Instructions for the task: In the listing below, list every line that contains the string "rangeland", copying each line in full.

━━━

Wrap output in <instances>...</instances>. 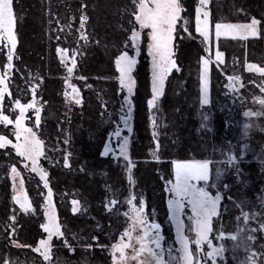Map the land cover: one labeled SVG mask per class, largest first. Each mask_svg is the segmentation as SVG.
Wrapping results in <instances>:
<instances>
[{
  "label": "rangeland",
  "instance_id": "rangeland-1",
  "mask_svg": "<svg viewBox=\"0 0 264 264\" xmlns=\"http://www.w3.org/2000/svg\"><path fill=\"white\" fill-rule=\"evenodd\" d=\"M44 6L46 8L47 14L49 17L47 21H51V30L52 40L59 41V43L55 45V55L56 59L61 65L62 74L61 78V107L62 111L60 115L57 116L58 125L59 123H66L70 119L71 112L74 108H80L81 104L76 105L74 103H70L68 99H66L64 93L71 92V89L65 84V79L69 80V83L75 85L80 91V98L82 101L81 93L83 90H88L94 94L98 98L100 103V124L102 126H108L109 130L106 136V139L101 147L100 153L98 154L102 157L108 156L112 161V167L116 168V174L120 172L119 179H115L117 182L115 185H112V182L108 180L106 173H99L102 179L104 180V195L101 196V188L99 189V195H95L96 205H100V214H103L105 217V222L99 218L93 216L94 219V233L91 236L83 237L78 242H74L72 237H68L71 243L74 245L76 243L78 246L83 245L86 241L92 242L91 238L93 236L98 237L99 243L101 245H105L108 248L111 247V244L116 242L121 233L124 231L126 227H128V222H126V217L123 215L125 211L128 210V206L123 203L126 197H128L129 193H134L137 197L143 198L146 206V214L150 222L154 221L158 223L157 218L159 216H163L165 220V226H161V234L164 237L162 241V245L167 252L169 247L173 248V255H177L178 253L175 251L179 248V244L176 243V228L172 223L170 218V212L168 208V201L172 198V194L168 191V188L171 187L170 181L172 183L175 182V162L185 163V162H193V161H208L209 162V181L207 183L203 181L196 182L198 186L205 187L213 196L219 192L222 199L218 205V213L219 215L213 217V232L210 234L211 238L215 244H220L221 241L215 240V236L218 231L221 229H217L222 220L225 219L222 228H227L225 231L226 234H236L238 226L240 228H244L245 231L240 233V240L232 241L230 239H226L222 241L223 244L227 242V250H225L224 257L217 259V264H241L242 261H246L247 256L251 251H255L256 253H264V231H255L249 232L247 229H259L260 225L264 223V105H261L258 102V98H264V93L260 91L259 85L264 82V77H261L258 73L249 72L246 70V63H254L259 66H264V39H263V52L262 59L260 62H239L236 57L230 59L229 65L227 66V62L225 60L224 52L221 50V41H246L248 39L257 38L260 35L261 31V21L258 18V14L263 15L261 12V8H264V3L260 4L258 7L253 5L250 6V0H245V4L240 6L236 2V0H215L221 1L225 4L231 5L235 8L238 6V10H231L226 15H221L220 13L216 14L215 18H212V13L210 9V3L208 5L207 10L210 12L209 18V40L208 42L204 41V38L197 33L196 31V8L199 4V0H195V6L193 8V12L187 16H183V6L181 5V0L179 3L181 5V21L179 22V27L177 29V33L173 40V52H174V60H175V48H176V39L181 40H190L197 42L203 51V54L200 56L198 61V69L194 71L193 76L194 79L193 86L190 83L186 84V81L180 80L178 83H173V87L171 88L169 96H167L166 100L170 97L176 98L178 100V104L176 105V110L183 111L184 117L181 122H183L184 126L188 127L187 131L188 135H194L193 140H203L200 142V149L196 150L192 148L197 142H191L188 148H184L185 151L181 150L182 148L179 145L174 144L173 140L175 138V133L179 135L177 128L173 123H171L165 116L166 114L163 112L161 101L162 95L157 101V107L155 109H149L147 105V101L152 98V57L148 52V32L149 29H139V25L136 24L134 17L132 15L133 11H135L133 0H131L132 8L127 9V12L131 14L132 18L129 22V27L127 30V39L131 33L133 27L137 30H140L141 36L138 43L139 50L132 47L123 46L118 51L117 55L113 59V67L115 70V77L113 78L116 82V90L115 96L107 97L102 93L100 87L93 86L87 83L86 78L81 79L80 71L78 69V64L80 62L81 57H83L84 50L87 47L89 42L85 45L83 41H78L77 29H79V15L80 9L77 11L78 20L75 22L74 15L69 10L70 6H63L59 15L56 13H52L49 11L50 6L55 4H59L57 2L63 3V0H43ZM212 0H210L211 2ZM55 3V4H54ZM82 3V2H81ZM110 3V2H109ZM102 3L100 2V5ZM227 5V6H228ZM151 6V5H150ZM81 7V6H80ZM259 8V10H258ZM233 9V8H232ZM68 11V12H67ZM50 12V13H49ZM264 12V10H263ZM66 14V23L59 24L61 18H64ZM233 14L234 18L231 16ZM25 21H29L30 18H26L24 14L21 15ZM255 17L260 21L258 27V35L255 37H249L248 39H240L239 36L236 38H232V36H221L217 38L215 36L214 25L218 22L221 23H232V24H244L248 23L251 18ZM58 21V23H57ZM70 25V27H69ZM26 26V24H25ZM184 27H187V32L184 31ZM60 29H63L61 31ZM192 29V30H191ZM86 31L91 37L94 39V35H92L91 25L88 23ZM16 33V32H15ZM31 33V31H30ZM49 35V34H48ZM59 37V40H57ZM231 39V40H230ZM17 40V36H16ZM27 47L28 45L32 47V41L26 38ZM7 41H0V53L4 58V64L8 63L7 55L10 50V45L5 46ZM57 47L68 48L71 51L78 50V55L76 57L77 67L74 69V72L71 76L68 75L66 68L60 62V57L58 56L56 49ZM219 47V48H218ZM128 51L129 55L134 57L136 60V64L132 69L131 76L135 81V84L132 88V92L129 93L127 88H121L119 83V73L115 67V58L120 55L122 51ZM144 50L148 56V87H149V96L146 99V108L143 109L142 115L145 114V126L148 128L146 132H149L151 137L152 145H150V149L146 150V156L144 157V151L142 152L138 149L139 141L136 133L145 132L144 125L142 128H135L134 122V114L136 106L134 104V96L136 93V79L134 75L135 68L138 63V58L141 51ZM217 50L223 53V63H220L216 60V52ZM205 58L209 60L208 72H207V81H208V103H201V85H200V71H201V58ZM17 56L14 50L12 64L15 65ZM3 64V65H4ZM70 64V61H69ZM2 65V66H3ZM15 67H13L14 69ZM8 72L9 77L11 78L12 71ZM217 71L221 77L220 90V98H217V101H213L211 98V89H210V78L214 71ZM4 71L3 67H0V72ZM244 73H247L248 77H245ZM169 75V74H168ZM22 79L21 85L17 89L15 95L11 94L10 91V82L9 81V92L10 95H5L3 101H0V112H3L4 115H8L11 120H13L12 125H5L0 123V135L7 136L13 143H16L14 131H15V118L19 115V109L15 108V101L19 100L22 104H27L32 101L33 93L31 91L32 86L39 84V87L36 88V101L37 107L41 109V121L40 126L36 127L35 122V114L33 109H28L25 113L24 127L32 128L34 132H36L37 137L44 142L43 149L45 155L38 158V167L42 168L46 171L45 165H53V166H63V155L65 152L69 151V144H65L64 140L68 138V132L66 127L59 128V135L55 136L52 140L46 136L42 131V125H44L45 121L54 120L55 113L49 107L47 100H44L41 95L40 87L42 85V78L38 74V72L28 71L26 76L21 75ZM168 77V76H167ZM164 81L163 92L165 90L166 80ZM239 77L240 79L235 82L233 90V82L230 78ZM243 85V87H241ZM216 88V87H215ZM213 88V89H215ZM129 108H131V118L128 121V126H125L124 121L121 119L123 116H127ZM246 111H251L252 113H259V115L245 116L244 113ZM162 112V115H161ZM217 112V113H216ZM188 113H193L192 118L186 116ZM216 115H219L222 121V125L218 127ZM186 116V117H185ZM196 119V123L193 125L192 120ZM153 119L155 120V124L153 123ZM191 124V125H188ZM245 125H248L247 130L245 129ZM191 126V128H190ZM129 127L131 131H129ZM163 129L169 130L170 133L174 136L172 141H170V146L165 145L163 148H169L170 150L166 155V158L160 156V131ZM119 130L120 136L117 137L115 132ZM136 130V131H135ZM172 130L174 132L172 133ZM155 133V136H154ZM216 133H219L220 140L217 137L215 138ZM186 134V135H187ZM127 137L128 145L127 152L129 160L132 162V172L131 175L134 180V184H129L128 182V173H127V164L128 161L124 160L123 157L119 155V147L120 144L123 143L124 138ZM185 137L178 139L183 140ZM216 139V140H214ZM186 141V140H185ZM150 142V143H151ZM62 143V144H61ZM172 144V145H171ZM185 142L183 143V145ZM106 145L109 149H111L107 155H103L106 149ZM187 145V144H186ZM13 152L15 155V150L9 145L6 149H0L1 154L4 157H7V153L9 151ZM190 152V153H189ZM155 153V155H154ZM236 157L234 165L228 164L226 161L228 156ZM17 156V155H16ZM8 161V160H7ZM0 161V166H4L6 169V174L10 180V201L12 203L11 212L8 216L10 218L13 215L15 210V214L17 213H25L19 209V205H16L12 197L13 195H19L21 199L25 196L27 197V201L31 204V211L25 214L34 215V208L32 205V200L28 197L26 191V180L35 178L42 189L40 197H41V206H40V231L41 237L36 241L35 247L39 240L42 238H46V233H44L41 228V224L47 222L45 218V212L47 211L49 216H54L56 220L59 222V219L56 214L55 205H54V197L55 193L52 191L51 203H46V196L48 189L44 188L43 182L40 181V177L38 173H32L30 171L31 162L27 160H23L18 156L17 168L21 172V175L24 179L23 189L19 188V178L16 179L15 184L17 185L15 191L13 190V178L10 175V166L14 165L11 161L8 162ZM29 165V168H25V164ZM167 164L168 170L167 173H160V164ZM110 164V165H111ZM106 167V164L104 165ZM66 169H70L74 172V167H64ZM79 171V170H78ZM80 171L82 168L80 167ZM79 171V172H80ZM47 172V171H46ZM150 172L152 174L158 175V179H156V186L154 187L153 192L148 194L147 188L148 185H145V179L150 176ZM219 172V176L217 173ZM214 185V186H213ZM161 188V189H160ZM63 196L61 200L64 201L69 210L72 212V200H78L80 203V211L76 213H83L85 215L90 216L89 212L86 208L81 204L80 198L78 196L79 191L75 192H62ZM116 199L120 201L117 205L113 207L112 211H109L106 205L112 200ZM102 203V204H101ZM98 205V207H99ZM164 206V212H161V207ZM155 208L160 209V211L156 212ZM241 211L248 212L249 214H254L255 218L250 219L247 224L244 223L243 219L237 220L236 218L241 215ZM96 212V211H95ZM73 213V212H72ZM220 214H223L225 217L221 218ZM191 215L190 208H186L184 214L181 219L184 221V224L187 228L191 224L189 220V216ZM156 218H155V217ZM220 217V221L217 223L216 220ZM60 223V222H59ZM16 230L17 226L15 225ZM7 230L10 231L11 224L10 221L6 224ZM193 239L195 238L194 233H187ZM253 235L255 237L254 240L248 241L246 237L248 235ZM16 235V233H15ZM7 244L9 243V237L3 239ZM59 241V240H58ZM238 245V246H237ZM193 246V251H194ZM205 251H207V247L205 246ZM229 253V257L225 254ZM38 254V253H37ZM131 255V252L129 251ZM108 255L109 263L112 264L111 255L109 251H106V256ZM41 263L42 257L38 254ZM58 260H62V258L58 257ZM167 259V256L165 257ZM89 262L85 261L83 264H88ZM28 264H35L30 262ZM90 264V263H89ZM100 264H103L100 262ZM133 264V262H130ZM210 264V262H209ZM257 264H264V256H259L257 260Z\"/></svg>",
  "mask_w": 264,
  "mask_h": 264
},
{
  "label": "trees",
  "instance_id": "trees-1",
  "mask_svg": "<svg viewBox=\"0 0 264 264\" xmlns=\"http://www.w3.org/2000/svg\"><path fill=\"white\" fill-rule=\"evenodd\" d=\"M81 2H86L87 4L86 14L89 17L88 23L91 25V33L94 35V39L91 37L90 44L87 45L83 57L80 59L78 64L79 73L82 77L86 78L88 84L93 86L97 85L100 87L102 93H106L104 94L105 96L114 98L116 82L113 79L115 77L113 59L123 44L125 45V41L127 40V30L132 18L131 14L127 12V9L132 8L131 0H63V3L57 2L59 4L54 3L55 5L50 6L49 11L59 15L62 5L64 7L69 5V10L72 12V15H74V20L76 22L78 20L77 11L80 9ZM100 2L102 3L101 5ZM236 2L240 6L245 4V0H236ZM263 3L264 0H250L251 7H253V5L258 7ZM194 4L195 0H181V5L183 6L182 15L187 16L191 14L195 6ZM227 5V3L225 4L221 1L212 0L210 2L212 18H215L218 13L226 15V13H229L231 10L240 9L238 6H235V8L232 6V9L231 5ZM13 8L17 17L15 25L17 36L15 52L17 59L14 62L15 68L10 78V91L12 95H15L22 82L21 75L26 76L28 71L38 72L42 78V85L40 87L42 98L47 100L49 107L56 114L54 120L45 121L44 125H42L43 133L52 140L55 136L59 135V128L66 127L67 129L68 138H70V164L74 167V172L63 166L43 164L48 173L49 187L55 193L54 205L62 230L65 232L67 238L73 237L75 234L76 239H74V242H78L83 237L91 236L94 233L93 229L95 222L93 216L99 218L102 221L101 223L105 222L104 215L100 214V205L98 204V207V205H96L97 202H95V195H99V189L101 188V196L104 195L105 190L103 185L104 180L99 173H106L112 185L117 183L115 179H119L121 175L120 172L116 174V168L112 167V161L108 156L98 157L109 128L108 126L105 127L100 124V103L96 94L88 90L82 91L81 107L73 109L67 124L62 122L58 125L57 116L60 115L62 111L60 97V76L62 74V68L55 55V45H57L59 41L52 40V34L50 33L52 26L46 18L49 17V14H47L43 0H14ZM260 10L264 14V8ZM22 14H24L26 18H30V20L28 22L25 21V19L21 17ZM67 15L68 14L63 16L64 18H61L59 24L66 23ZM231 16L234 18L233 14H231ZM257 16L261 21V31L257 38L241 42L232 41L231 39V41H221L222 44L220 47L224 52L227 66L229 65L230 59L233 57H236L239 62H260L262 59L264 17L261 14ZM26 38L30 39V42L32 41V47L29 45L27 47L28 43ZM175 43V61L179 71L173 69L167 77L161 101L163 109L165 108L163 112L166 113H163V115L165 118L168 117L169 121L173 123L175 129L177 128L179 132V135L175 133L176 139L173 140V145H179V147L182 148L181 150L185 151L184 148H188L191 142H197L192 148L199 150L200 142H203V140H193L194 135L187 134L189 128L184 126L183 122H181L184 117V112L176 110L178 100L172 97L167 100L166 98L171 95L170 91L173 87V83L184 80L186 84L192 83L191 86H193L194 79L196 78L193 74L194 71L198 69V61L203 51L201 46L195 41L176 39ZM4 61L2 53H0V67H2ZM134 75L137 82L134 96V104L136 106L134 122L135 125H137L135 126L137 130L138 126L139 128H142L143 125L145 126V114L142 115V113L143 109L146 108L145 101L149 96L148 56L144 50H142L139 55ZM244 75L248 77L247 73H244ZM210 82L211 98L213 101H217V98H220L219 88L221 84L219 85V82H221V77L216 70L211 75ZM186 116L192 118L193 113L192 116L191 114L188 115V113ZM216 120L218 127L221 126L222 121L219 115H216ZM195 123L196 119L194 118L191 124L194 125ZM147 129L146 127L144 128L145 132L136 133L140 144L138 145V149L142 152L144 151V157H147L146 150H149L150 145H152L150 134L146 132L148 131ZM173 132L174 130H172V133ZM219 136L220 134L216 133L215 138L217 137L218 139ZM173 137L174 136L169 130L162 128L160 131L161 151L159 154L160 156L162 155L163 158L168 156L166 153L170 150L169 148H163V146L164 144L170 146V141H172ZM180 137H185V139L179 140L177 144ZM184 142L185 144L183 145ZM7 160L17 166L18 156L9 151L7 157H4L0 152V161L6 162ZM105 164L106 167H104ZM80 167L82 171H80ZM167 170V164L161 163L160 173L166 174ZM156 179H158V175L152 174V172H150V176L145 179L146 183L144 184L149 186L147 188L148 194L151 192L154 193L153 190L156 186ZM10 191V180L6 174V169L4 166H0V264H3L4 258L18 261L19 264H28L30 262L40 264L41 260L38 254L33 252L31 248L21 249L11 246L3 240L6 237V224L9 221L8 216L12 207ZM26 191L28 197L32 200L34 215L25 213L16 214L15 225L17 226V230L15 239L21 244L33 246L41 237L39 228L41 197L39 194H41L42 189L38 181L35 178H31L26 180ZM75 191H79L78 196L80 202L89 212V217L83 213H72L68 205L61 200L63 196L62 192L71 193ZM155 211L158 212L160 209L155 208ZM161 212H164V206L161 207ZM220 216L221 218L225 217L223 214H220ZM157 220L162 227L165 226L163 216H159ZM220 220L219 217L216 222L218 223ZM224 221L225 219L221 221L217 229L227 231V228H222ZM53 244L54 248L51 254V264H83L85 261L90 264H100V262L103 264H110L108 255L106 256V251H102L99 247H95L90 251H85L82 245L78 246L74 243L73 246L76 247V251L75 253H70L61 246L60 241L54 240ZM224 247L225 250H227V242L224 244ZM225 255L229 257V253ZM58 257L62 258V260H58Z\"/></svg>",
  "mask_w": 264,
  "mask_h": 264
},
{
  "label": "snow or ice",
  "instance_id": "snow-or-ice-1",
  "mask_svg": "<svg viewBox=\"0 0 264 264\" xmlns=\"http://www.w3.org/2000/svg\"><path fill=\"white\" fill-rule=\"evenodd\" d=\"M14 0H0V41H7L5 46L10 45V50L7 55L8 63L2 67L4 71L0 72V101H3L5 95H10L9 81L10 77L8 72L13 69V55L16 48V33L15 25L17 17L13 8ZM210 0H199V4L196 8V31L199 33L205 42L209 40V18L210 12L207 10ZM135 11L132 15L136 24L139 25V29H149L148 32V52L152 57V98L147 101L149 109H155L157 107V101L163 94V87L165 78L173 69L179 71L177 63L174 60L173 52V40L177 33V29L180 26L181 21V5L179 0H133ZM151 5V6H150ZM87 13L86 2L81 3L80 15H79V29H77L78 41H83L86 45L90 41V35L86 31L89 17ZM51 22V21H50ZM58 23V21H57ZM260 21L255 17L251 18L248 23L244 24H232L218 22L214 25L215 36L217 38L221 36H232L240 39H248L250 36L255 37L258 33V25ZM70 27V25H69ZM63 31V29H60ZM140 30L135 27L131 30L128 39L125 41V47H132L139 50L138 41L141 36ZM184 31L187 32V27H184ZM59 40V37H57ZM98 43V41H97ZM56 52L60 57V62L66 68L69 76L74 72L77 67L76 57L78 50L71 51L68 48L57 47ZM223 53L217 50L216 60L223 63ZM70 61V64H69ZM115 67L119 73V83L121 88H127L128 92H132V88L135 81L132 79L131 72L136 64L134 57L130 56L128 51H122L119 56L115 58ZM201 71H200V85H201V103H208V81L207 72L209 60L201 58ZM246 70L249 72L258 73L261 77H264V66H259L254 63H246ZM81 79H84L81 77ZM239 77L230 78L234 84L238 81ZM65 84L71 89V92H65L64 95L70 103L79 105L82 103L80 98L79 89L69 83V80L65 79ZM39 84L32 86L31 91L33 93L32 101L27 104H22L19 100L15 101V108L19 109V115L15 118V139L16 143H13L7 136L0 135V149H6L9 145L15 150L17 156L23 160L31 162L30 171L32 173H38L40 181L43 182L44 188L48 189L47 196L45 198L46 203H51L52 190L49 187L48 173L42 168L38 167V158L45 155L43 145L44 142L40 140L36 132L32 128L24 127L25 113L28 109H33L35 114L36 127L40 126L41 121V109L37 107L36 101V88ZM243 87V85H241ZM260 91L264 93V82L259 85ZM258 102L264 105V98H258ZM245 116L259 115V113H252L246 111ZM131 118V108H129L127 116L121 117L125 126H128V121ZM0 123L5 125H12L13 120L8 115H4L0 112ZM155 124V120L153 119ZM248 125H245L247 130ZM129 131H131L129 127ZM117 137L120 136V131L115 132ZM155 136V133H154ZM65 144L70 143V138L64 140ZM127 137L124 138L123 143L119 147V155L128 161L127 173L129 184H134L132 172V162L129 160L127 152ZM111 149L106 145L103 155H107ZM155 155V153H154ZM71 153L65 152L63 155L64 167H70ZM236 157L229 155L227 159L228 164L234 165ZM25 168H29L26 163ZM10 175L13 178V190L15 191L17 185L15 181L19 178V188L23 189L24 179L21 172L16 165L10 166ZM219 176V172L217 173ZM203 181L207 183L209 181V162L208 161H193V162H175V182L171 184L168 191L172 194V198L168 201V208L170 212V218L176 228V243L179 244V248L175 251L177 255H173V248L169 247L167 252L165 251L162 241L164 237L161 234V226L154 221L150 222L146 214V206L143 198L137 197L134 193L130 192L128 197L125 198L123 203L128 206V210L123 213L128 222V227L121 233L120 238L111 244L108 248L105 245L99 243L98 237L93 236L92 242H85L82 247L85 251L93 250L95 247H99L102 251H109L111 255L112 264H217L218 258H223L225 253V247L222 241L230 239L232 241L240 240V233L244 232V228L238 226L237 233L228 235L223 229L219 230L215 236V240L221 241L220 244H215L210 234L213 232V217L219 215L218 205L222 199L219 192L214 196L205 188L198 186L196 182ZM214 186V185H213ZM13 202L19 205V209L27 213L31 211V204L27 201L25 196L23 199L19 195H13ZM120 203L116 199H112L106 207L109 211L113 210V207ZM72 212L76 213L80 211V203L78 200H72ZM186 208H190L191 215L189 220L191 224L185 226L184 221L181 219ZM46 223L41 224V228L46 233V238L39 240L35 247L30 245H24L19 243L15 239L16 233V214L15 210L13 215L9 218L11 229H6V235L9 237V243L11 246L18 248H31L35 253H38L42 257L44 264H51L52 251L54 248L53 241L59 240L61 246L67 249L70 253H75L76 247L73 246L71 241L66 237L65 232L62 230L61 224L56 220L54 216H49L48 212H45ZM243 219L247 224L250 219H254V214L241 211V215L236 219ZM247 231H264V223H262L259 229H247ZM194 233L193 239L187 233ZM72 239H76L75 234ZM255 237L248 235L246 240L252 241ZM194 246V251H193ZM205 246L207 251H205ZM238 246V245H237ZM131 252V255L129 254ZM167 256V259L165 257ZM259 256H264V253H256L251 251L247 256L246 261H242L241 264H257ZM3 264H19L18 261H14L10 258H4Z\"/></svg>",
  "mask_w": 264,
  "mask_h": 264
}]
</instances>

━━━

Response:
  "label": "rangeland",
  "instance_id": "rangeland-1",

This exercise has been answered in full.